Associate Vice Provost, Teaching Innovation and Learning Analytics, Carnegie Mellon University
Marsha C. Lovett is associate vice provost for teaching innovation and learning analytics at Carnegie Mellon University. In addition, she is director of CMU’s Eberly Center for Teaching Excellence and Educational Innovation and a teaching professor in the Department of Psychology. At the Eberly Center, Lovett leads a team of teaching consultants, learning engineers, designers, and technologists to help instructors create meaningful and demonstrably effective educational experiences. A signature of this work is research-based design combined with data-informed refinement.
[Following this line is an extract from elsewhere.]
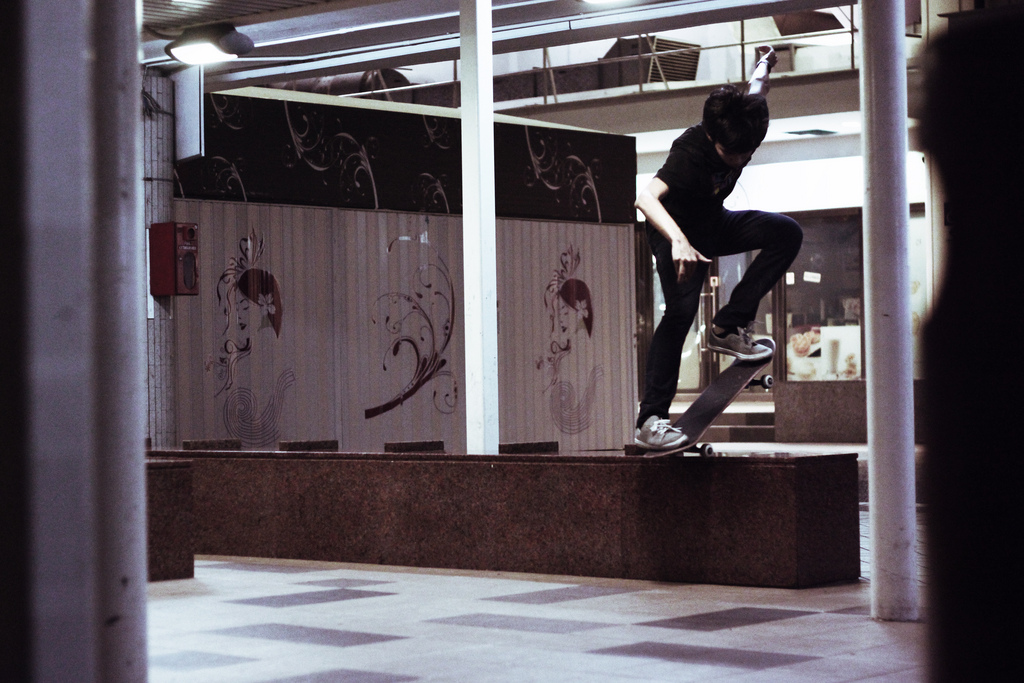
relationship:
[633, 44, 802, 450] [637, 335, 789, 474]
guy on a skateboard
In her research, Lovett has studied learning in the laboratory and the field, and she has published more than 50 articles on learning and instruction. She has presented workshops, keynotes, and invited talks at numerous colleges and conferences in the U.S. and abroad. Lovett has also created several innovative educational technologies to promote student learning and metacognition, including StatTutor and the Learning Dashboard. More generally, she has developed and/or evaluated online courses in the sciences, social sciences, and humanities. A central theme across all her work is leveraging learning science to improve teaching practices and student outcomes.
Joseph J. McCarthy
Vice Provost for Undergraduate Studies
Joseph J. McCarthy is the vice provost for undergraduate studies. He is also the William Kepler Whiteford Professor in the Swanson School’s Department of Chemical and Petroleum Engineering. After earning his PhD in chemical engineering from Northwestern University, he joined the Pitt faculty as an assistant professor in 1998 and was promoted to professor in 2010.
Deeply engaged in undergraduate education throughout his career at the University, Dr. McCarthy has been recognized for his contributions to teaching, curriculum development, and his leadership of undergraduate research programs. In 2008, he received the Carnegie Science University Educator Award for developing and implementing the innovative “Pillars” curriculum that reshaped undergraduate education in chemical engineering. In 2012, the Swanson School recognized his contributions with its Outstanding Educator Award, and, in 2015, Dr. McCarthy received the Chancellor’s Distinguished Teaching Award.
In addition to his scholarly and instructional activities, Dr. McCarthy’s record of administrative experience in the chemical engineering department dates back to 2005 and includes serving as undergraduate coordinator and then as vice chair for education. In these roles, he has focused on leading department-wide educational initiatives for undergraduate and graduate programs during a time when undergraduate enrollment within the department has more than tripled.